Final Report Summary - WATERWORLDS (Waterworlds: Natural environmental disasters and social resilience in anthropological perspective)

The notion of Waterworlds points to worlds that are made or unmade by changing water resources and water regimes. They are made by people responding to the changes in multiple, and often ingenious ways. The project aimed at documenting this, and at suggesting new ways of addressing the current challenges.
At present, people all over the world notice changes in their environment, ranging from peculiarities in the daily experience of weather and wind to major calamities, such as hurricanes, flooding, depletion of freshwater resources, coastal erosion or drought, hitting them from unknown sources. Even with gradual changes, suddenly the well-known rhythms of days and seasons seem out of order, and people begin responding to the irregularities by devising new strategies on the level of everyday activities. At this level, the changes may still be perceived to lie within the horizon of the manageable, but with time even small and almost imperceptible moves will have remade society and opened up a new history. The irregularities themselves produce a new kind of uncertainty and affect people’s perceptions deeply. When wells dry up, glaciers melt down, or coastlines erode in unexpected ways people being to wonder about the future – even in regions that have always been characterized by variability. This wondering may take social life in a new direction.

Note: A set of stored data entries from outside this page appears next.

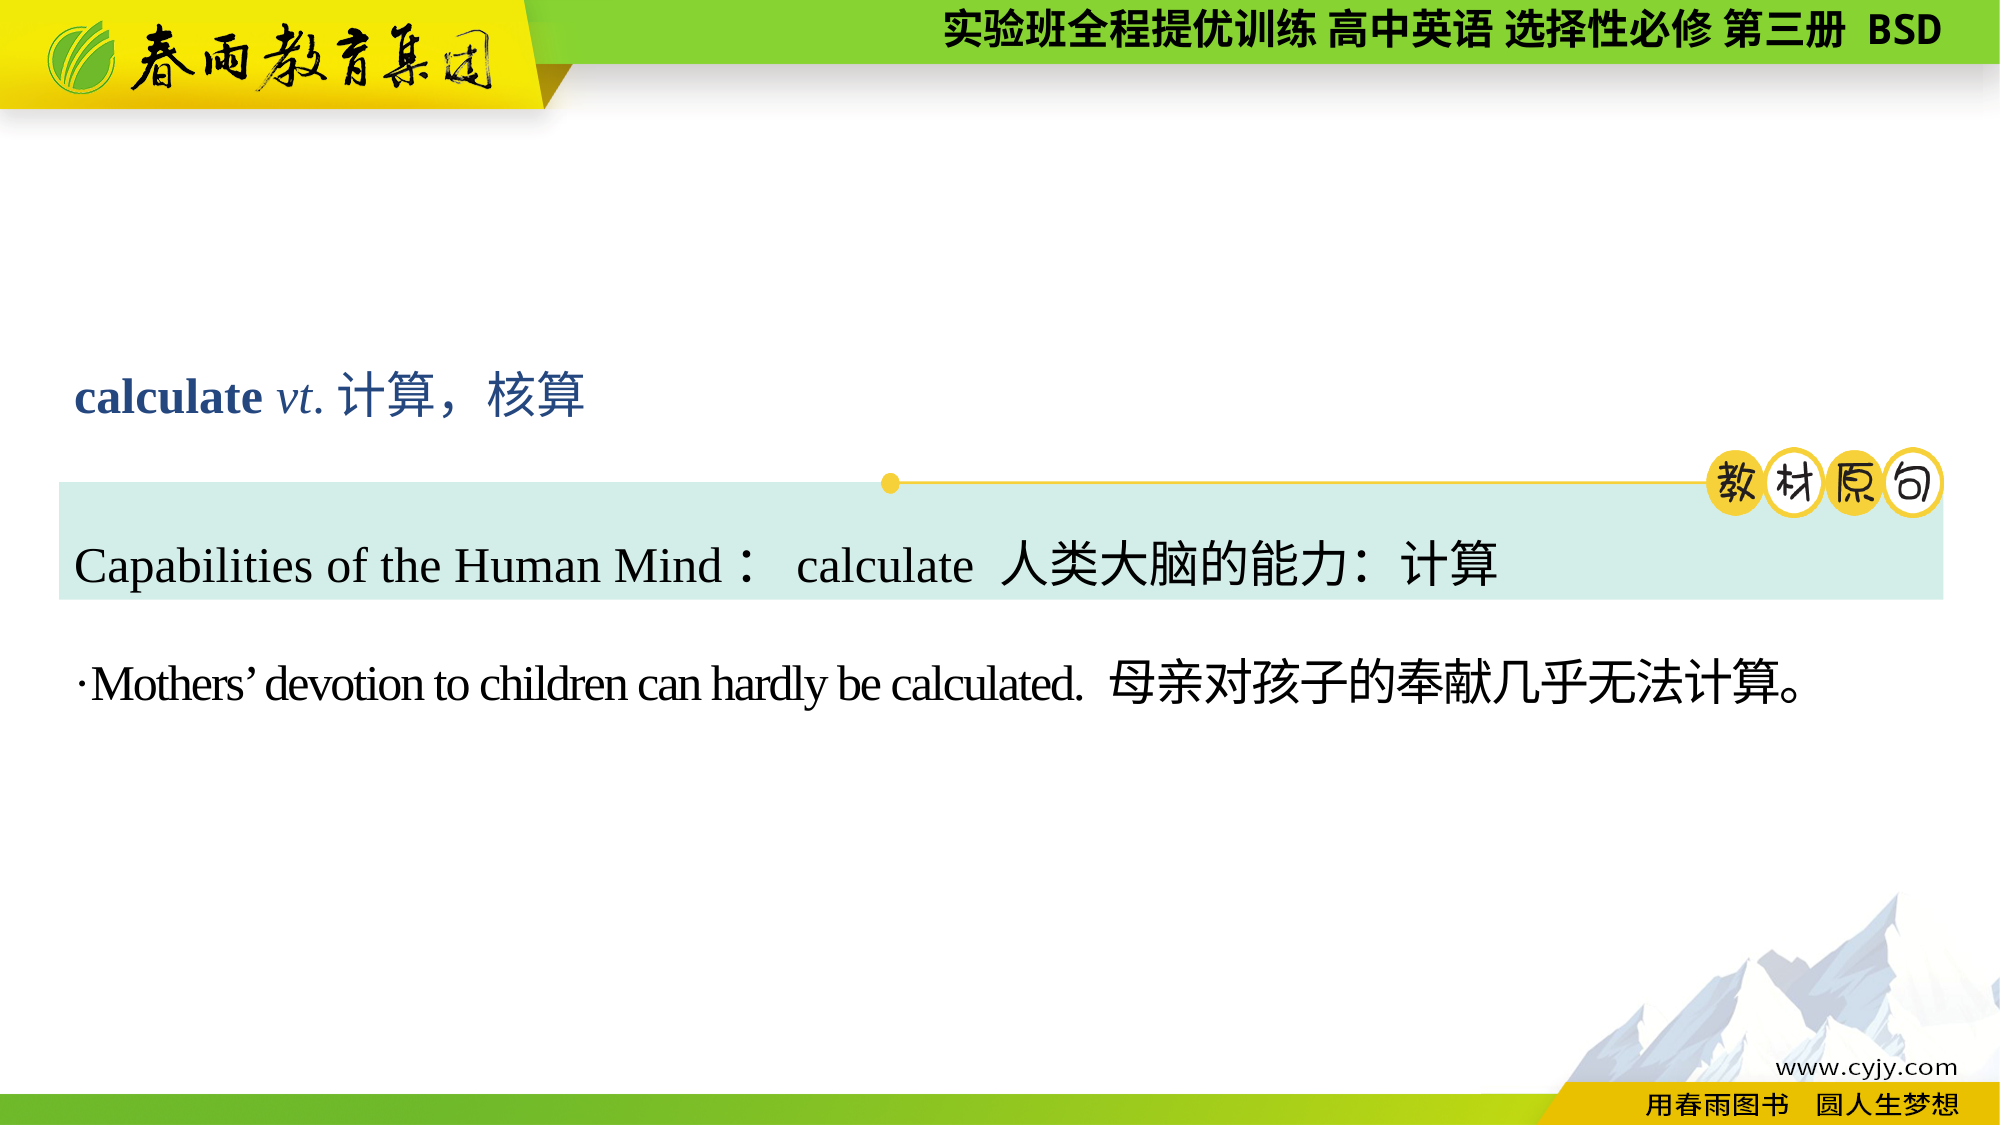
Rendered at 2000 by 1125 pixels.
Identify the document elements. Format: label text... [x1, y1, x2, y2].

text_box Capabilities of the Human Mind：calculate 人类大脑的能力：计算 [59, 482, 1944, 600]
picture [0, 0, 2000, 1125]
text_box ·Mothers’ devotion to children can hardly be calculated. 母亲对孩子的奉献几乎无法计算。 [59, 612, 1944, 718]
list calculate vt.计算，核算 [59, 326, 1944, 421]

At a time when climate change in general has become a prominent object of interest in the international community and among scientists responding to the call for more knowledge, it is worth remembering that for most people, climate change is specific. It is a concrete experience of changes in the environment, of opening or closing opportunities for making a living, creating or destroying conventional forms of subsistence and production, inducing migration or technological innovation, and stretching or bending the imagined futures.

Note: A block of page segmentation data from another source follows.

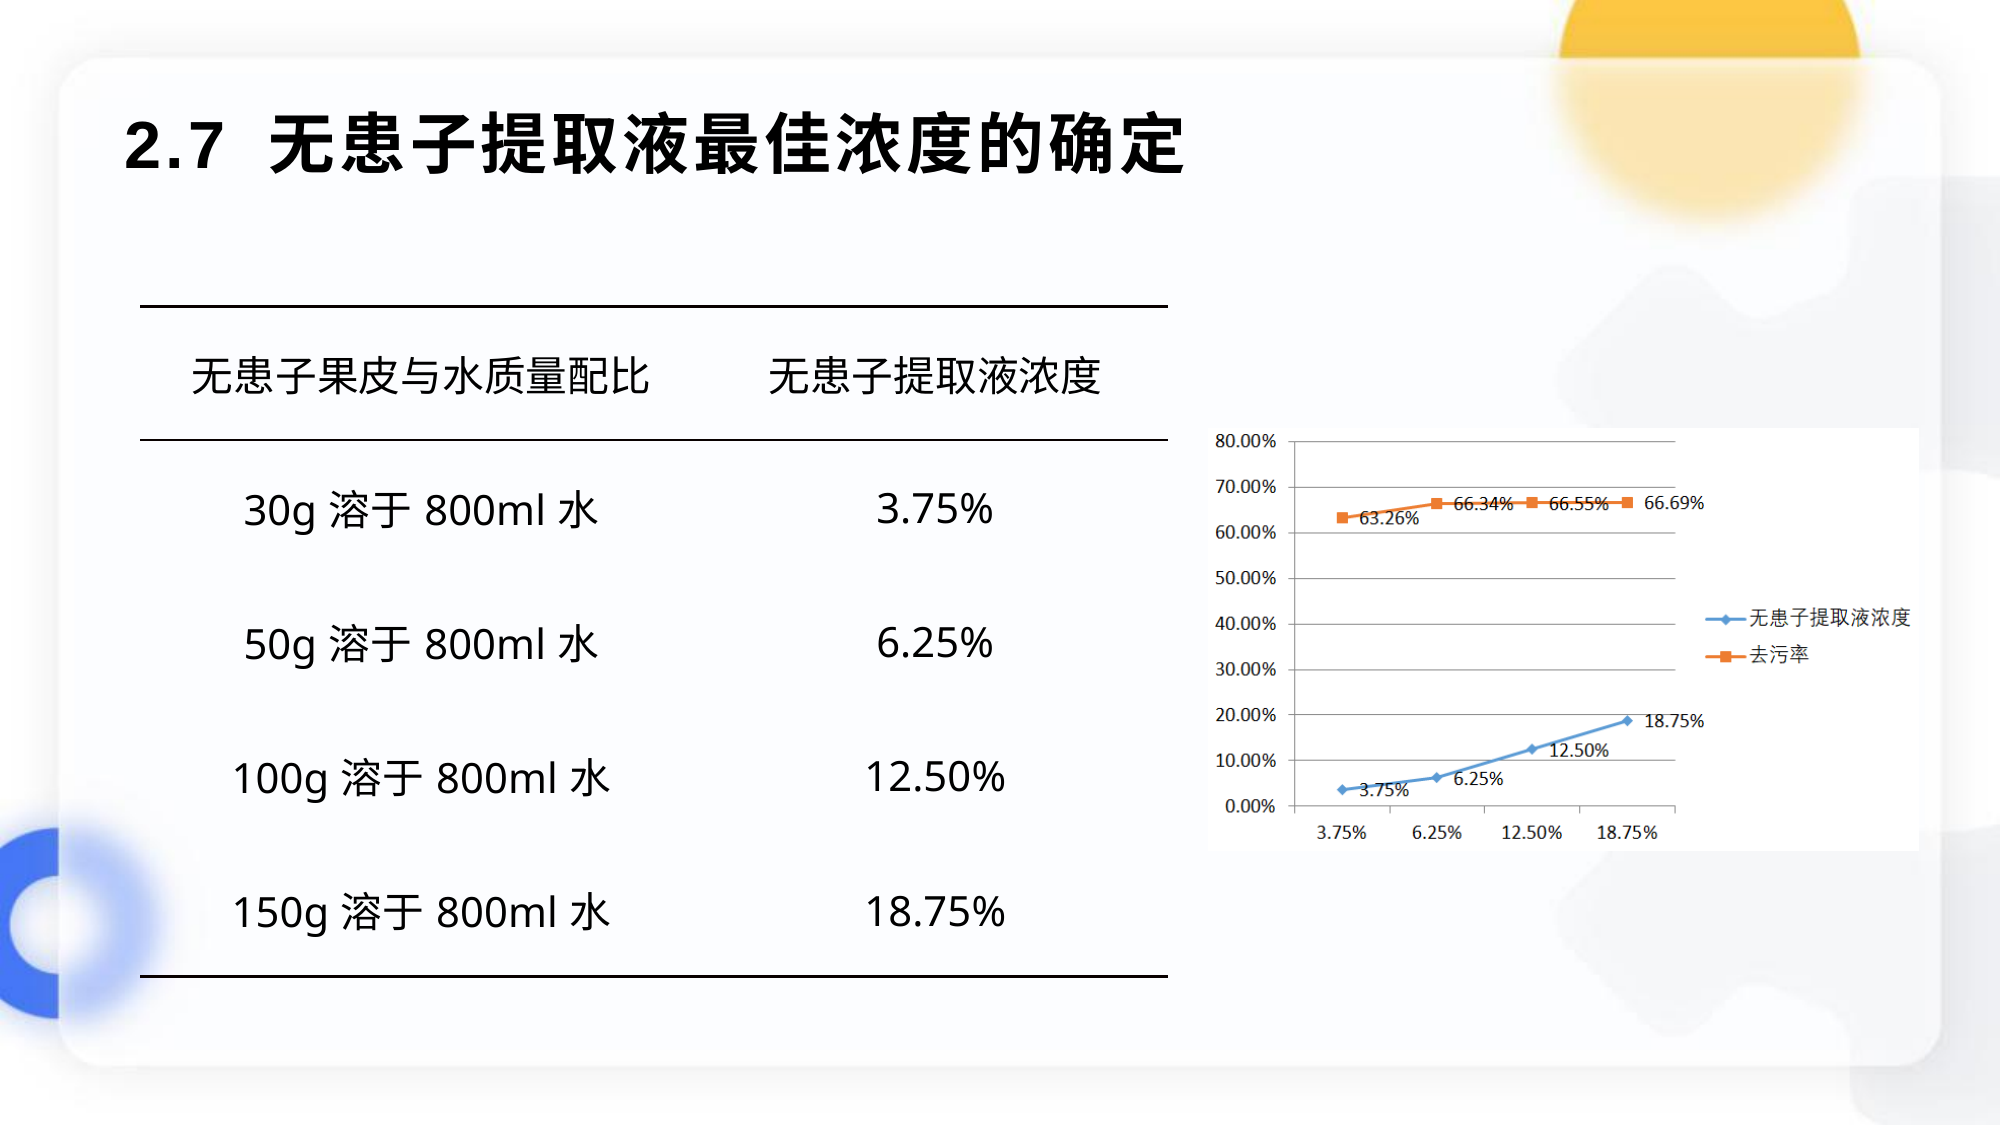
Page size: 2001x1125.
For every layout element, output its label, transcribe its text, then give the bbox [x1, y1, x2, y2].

title 2.7 无患子提取液最佳浓度的确定 [109, 106, 1891, 179]
picture [0, 0, 2000, 1125]
table_cell 18.75% [702, 843, 1168, 975]
table_cell 6.25% [702, 574, 1168, 709]
table_cell 30g溶于800ml水 [140, 441, 702, 574]
table_header 无患子果皮与水质量配比 [140, 308, 702, 439]
table_cell 50g溶于800ml水 [140, 574, 702, 709]
table_cell 12.50% [702, 709, 1168, 843]
table_cell 150g溶于800ml水 [140, 843, 702, 975]
table_cell 3.75% [702, 441, 1168, 574]
table_cell 100g溶于800ml水 [140, 709, 702, 843]
table_header 无患子提取液浓度 [702, 308, 1168, 439]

To establish some order in the endless variety of environmental changes, the Waterworlds project was established around three major water-related challenges: The melting ice, the rising seas, and the drying lands. Focussing on the social responses to these changes made it possible to study and compare widely different societies and climates without loosing sight of more general patterns.
A total of 15 researchers were engaged in the project. They worked on a very wide range of implications of local environmental change, including the melt-down of the ice in the Arctic and in the glaciers in highland Peru, the rising sea-levels in the Pacific that were aggravated by changing cyclone patterns, the increasingly destabilized patterns of rainfall in the West African drylands, and issues of coastal erosion in South India. It was soon realized that there was no way to uphold an idea of a unidirectional causal relation between nature and society, as social responses would affect nature as much as the other way round.
Responding is radically different from simple adaptation, and the project showed how ultimately the question of resilience is located in the agentive powers of humans, and in the degree of social flexibility.